Cette assistance est devenue un tonneau des Danaïdes, une œuvre toujours recommencée, comme si rien n’avait été fait au cours de l’édition précédente, ou que ce qui avait été fait, avait été défait, que ce qui est fait est insuffisant non pas seulement parce qu’il y a plus en plus de monde, mais parce que la maintenance n’a jamais été notre fort !
Néanmoins, et pendant des décennies, un modus vivendi, certes un peu nébuleux, a été observé par les parties concernées, avec plus ou moins de bonheur. Il était fondé sur le premier article de notre Constitution qui stipule que le Sénégal est une république laïque qui respecte toutes les croyances.
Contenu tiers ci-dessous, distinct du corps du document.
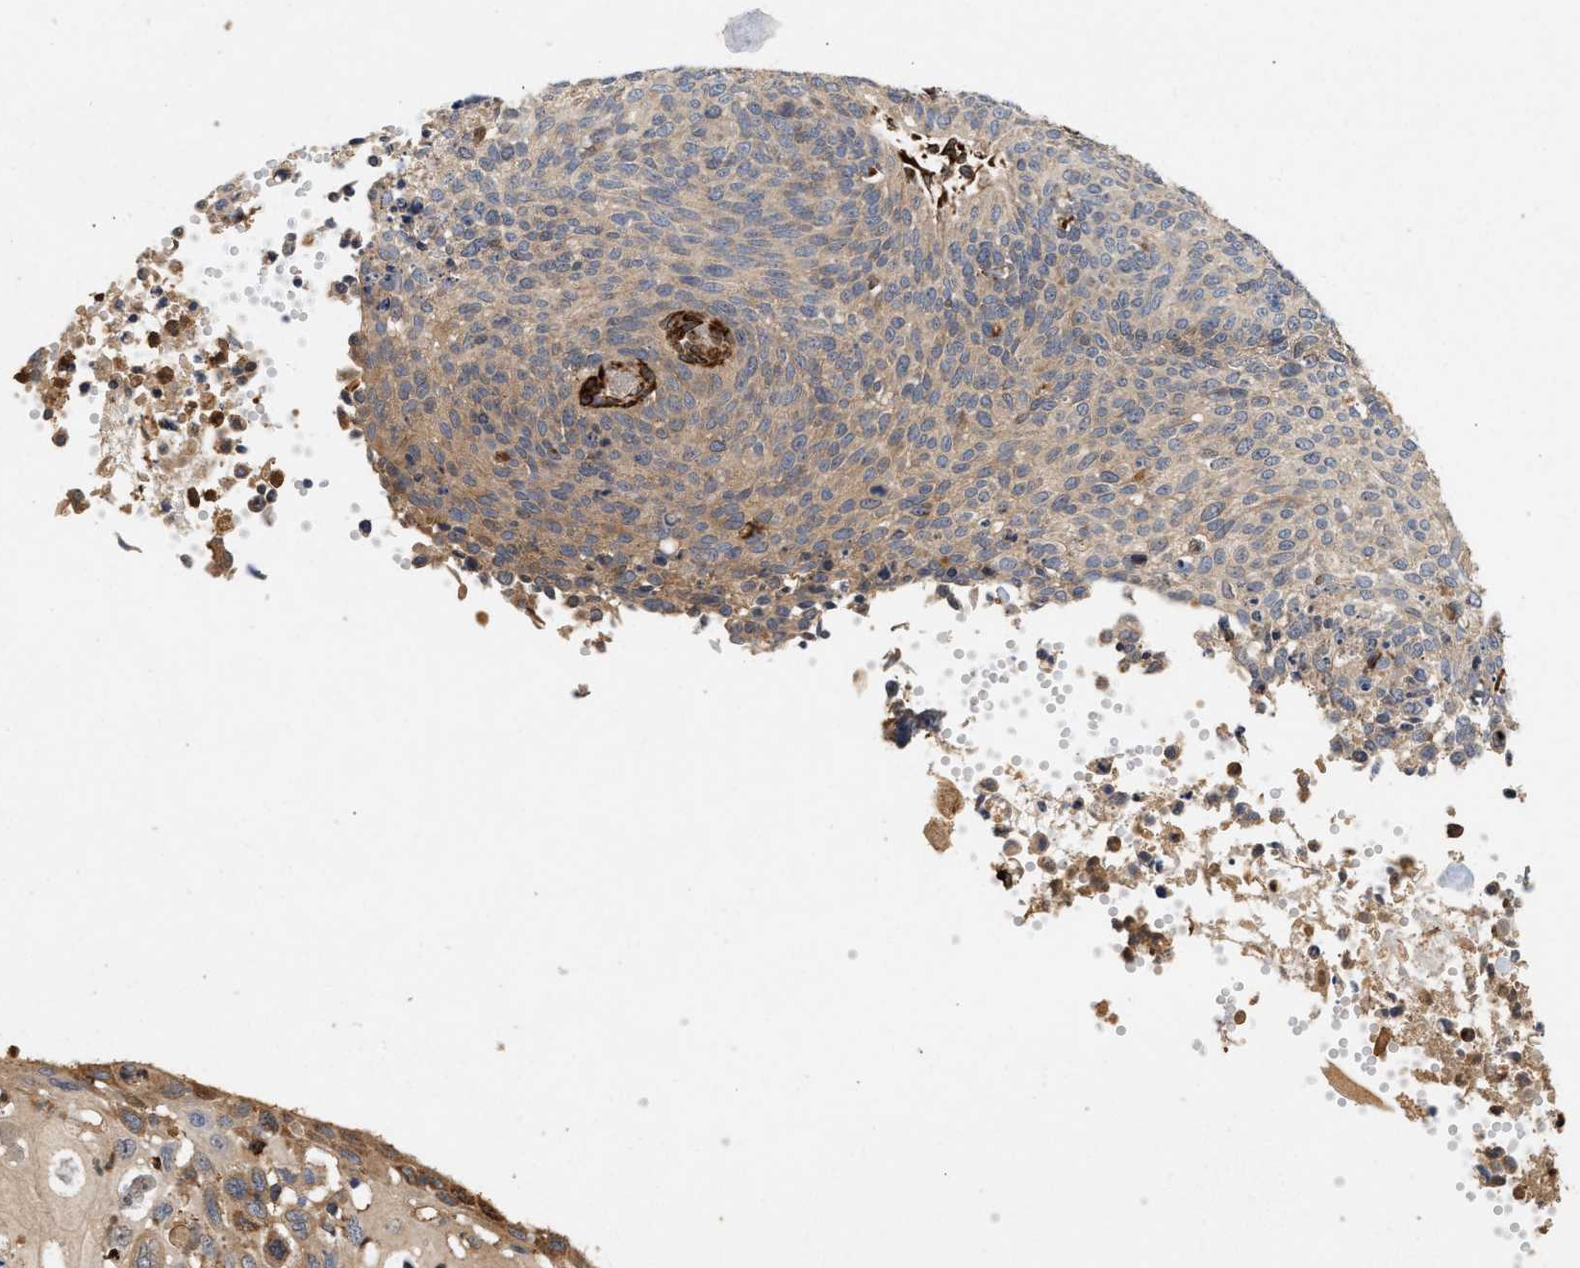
{"staining": {"intensity": "moderate", "quantity": "<25%", "location": "cytoplasmic/membranous"}, "tissue": "cervical cancer", "cell_type": "Tumor cells", "image_type": "cancer", "snomed": [{"axis": "morphology", "description": "Squamous cell carcinoma, NOS"}, {"axis": "topography", "description": "Cervix"}], "caption": "A brown stain highlights moderate cytoplasmic/membranous expression of a protein in cervical cancer tumor cells.", "gene": "PLCD1", "patient": {"sex": "female", "age": 70}}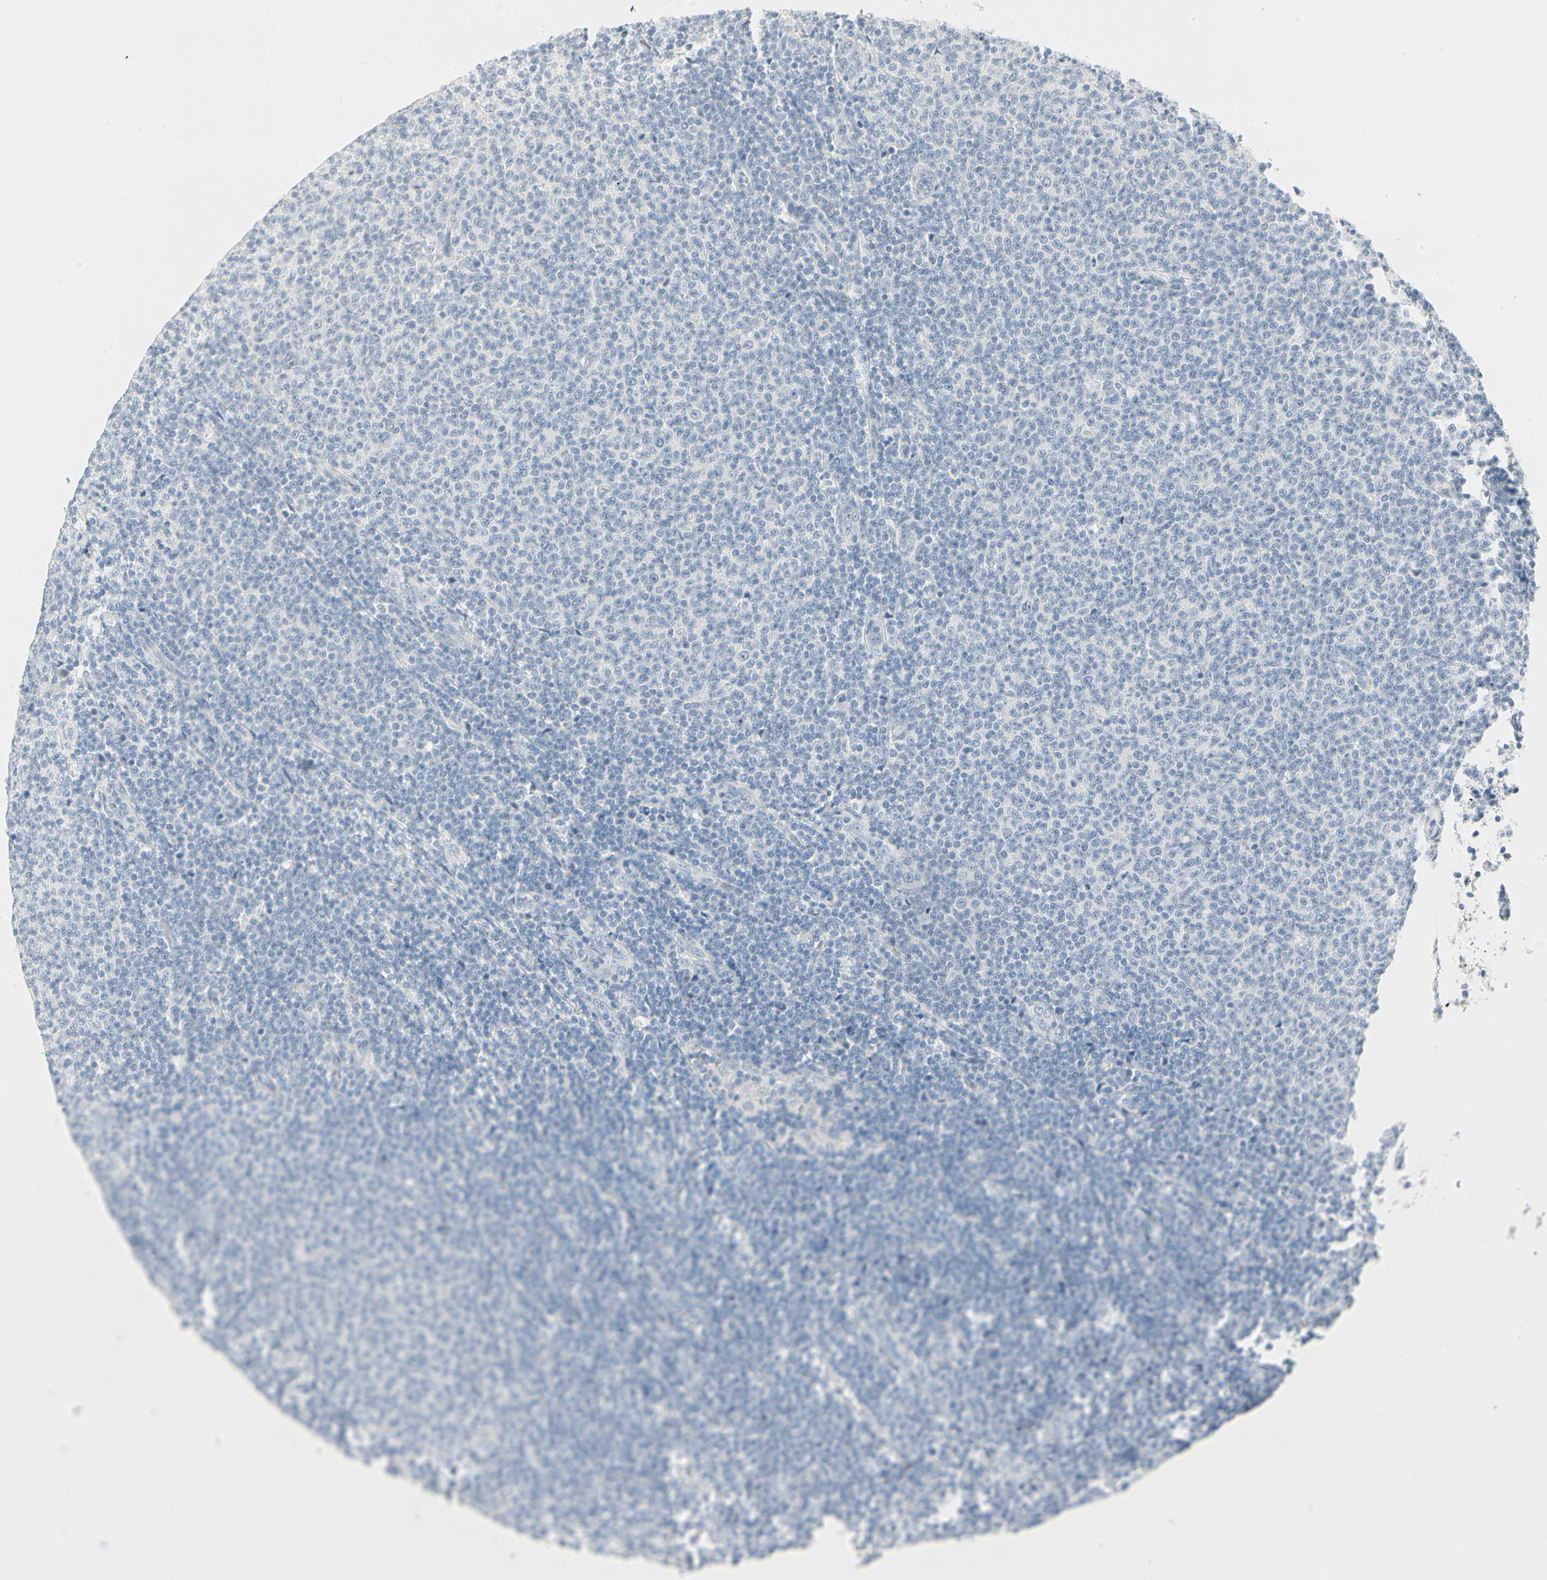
{"staining": {"intensity": "negative", "quantity": "none", "location": "none"}, "tissue": "lymphoma", "cell_type": "Tumor cells", "image_type": "cancer", "snomed": [{"axis": "morphology", "description": "Malignant lymphoma, non-Hodgkin's type, Low grade"}, {"axis": "topography", "description": "Lymph node"}], "caption": "Tumor cells show no significant expression in low-grade malignant lymphoma, non-Hodgkin's type.", "gene": "MLLT10", "patient": {"sex": "male", "age": 66}}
Cette laïcité « de reconnaissance » est plus souple que celle qui a cours en France, elle ne proclame pas expressément la stricte séparation de l’Etat et de la religion mais elle ne les confond pas non plus, elle prône leur collaboration et reconnait le rôle social des chefs des cultes. Elle garantit le soutien des pouvoirs publics aux grandes manifestations religieuses (pèlerinages, commémorations), aux activités ou institutions d’enseignement et de formation, voire à la restauration des édifices religieux… sans exiger que ces derniers soient reversés au patrimoine national…
Mais un jour un président de la République a ouvert une brèche en prenant l’initiative de dédaigner le siège d’apparat réservé à sa fonction pour s’accroupir aux pieds d’un chef religieux. La position était inconfortable pour un homme de son âge, son hôte ne lui en demandait pas tant, mais l’évènement serait passé inaperçu s’il s’était déroulé dans un cadre privé, s’il était l’expression de l’engagement personnel d’un homme de foi, un acte de dévotion à l’endroit d’une personnalité pour laquelle il éprouve du respect pour son savoir, ses qualités morales ou pour le symbole qu’elle représente. Mais ce n’était pas le cas, ce n’était pas un geste de reconnaissance individuelle ou protocolaire, c’était un évènement qui se déroulait en public, sous les ors du pouvoir et en présence des corps constitués, qui impliquait toutes les institutions de la République, et celui qui en assurait la responsabilité avait été investi par le suffrage universel et symbolisait des hommes et des femmes qui n’ont pas tous les mêmes convictions religieuses
La boite de Pandore était ouverte, et les bonnes dispositions des gouvernants obéissant toujours à des considérations électorales, la surenchère était inévitable. Elle prit la forme d’une offre immobilière, l’Etat s’engageant à doter les « familles religieuses » (sans en fixer le nombre) d’édifices de standing livrés clés en mains, destinés à accueillir leurs hôtes d’occasion et exclus du patrimoine national.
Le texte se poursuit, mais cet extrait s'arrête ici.